They are real servos, not steppers. Because they have classically used an internal potentiometer for position command, they wear out by wiper wear over time. Basically, you command the position by feeding it a voltage. It turns until the voltage at the potentiometer wiper is equal to the command voltage; it uses the difference between the two voltages as feedback. The change is proportional to how far it is away from the commanded angle (P in PID). Some may have an RC circuit inside as a fixed integrator (I in PID) to reduce “hunting,” I don’t know? Or they might actually use digital logic!
The Dynamixel looks interesting because it says it is programmable with an internal microcontroller! That would be better than the classic inexpensive RC servos. And that could very likely let you avoid reacting to plucking strings by careful parameter tuning.
Note that this kind of servo arrangement will consume power like a stepper, because it is going to have to fight being back-driven all the time; the servos that wouldn’t consume power would be because they are turning a screw. On the other hand, this kind is absolutely positioned, so you wouldn’t have to re-home the fingers every time you turn on power!
Reading here:
Looks like you can get better precision, but you’d still need some external sensing, to control the timing?
Even the expensive robotics servo above has .29 degree precision, which gives about 180 steps of precision over 60 degrees… that’s nowhere near 10 bits.
Well, he was not trying to hold a position in the middle. Forgot about that. Doh! He went endstop to endstop. Not sure how he tuned it though. And nobody has heard from him since he posted 6 it years ago, so it’s hard to ask questions.
I’m realizing these are slow, and probably that’s why they have so much torque… I imagine they all have similar motors inside.
I’m back to thinking about the motors with built-in encoders. Couldn’t find one with a lead screw… wondering how difficult it is to attach a screw… I assume there are adaptors for that sort of thing.
Time to stop Ali diving and mock up this string, so I have a sense of how much power I will need.
Typically you use a lovejoy aka spider aka finger coupling to tolerate imperfect alignment. I assume they are available in very small sizes, but I don’t really know, I haven’t looked.

Records supplied »
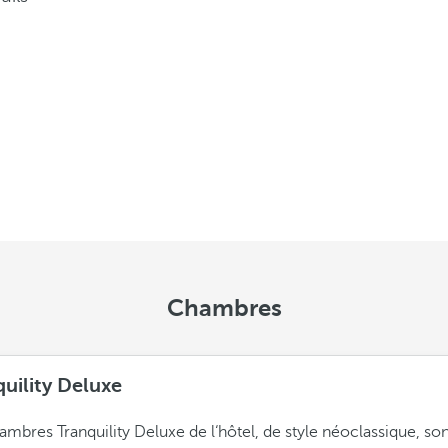
Chambres
uility Deluxe
ambres Tranquility Deluxe de l‘hôtel, de style néoclassique, son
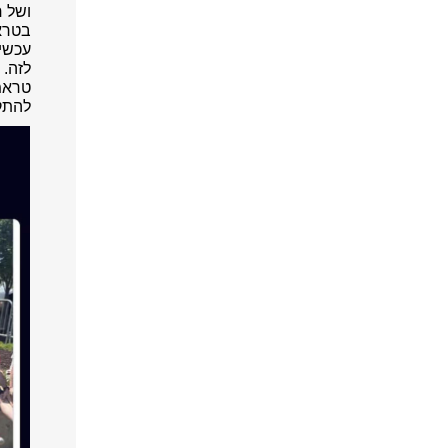
ושל ח
בטראמפ. 
עכשיו 
לזה. 
טראמפ
להתקי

Task instructions »
a) Reproduce the passage of the servo thread above starting at "Note that this" and ending at "to ask questions.", word for word.
b) Pull out every line of the listing that contains the string "Deluxe", matching case exactly.

Solutions by task »
a)
Note that this kind of servo arrangement will consume power like a stepper, because it is going to have to fight being back-driven all the time; the servos that wouldn’t consume power would be because they are turning a screw. On the other hand, this kind is absolutely positioned, so you wouldn’t have to re-home the fingers every time you turn on power!
Reading here:
Looks like you can get better precision, but you’d still need some external sensing, to control the timing?
Even the expensive robotics servo above has .29 degree precision, which gives about 180 steps of precision over 60 degrees… that’s nowhere near 10 bits.
Well, he was not trying to hold a position in the middle. Forgot about that. Doh! He went endstop to endstop. Not sure how he tuned it though. And nobody has heard from him since he posted 6 it years ago, so it’s hard to ask questions.

b)
uility Deluxe
ambres Tranquility Deluxe de l‘hôtel, de style néoclassique, son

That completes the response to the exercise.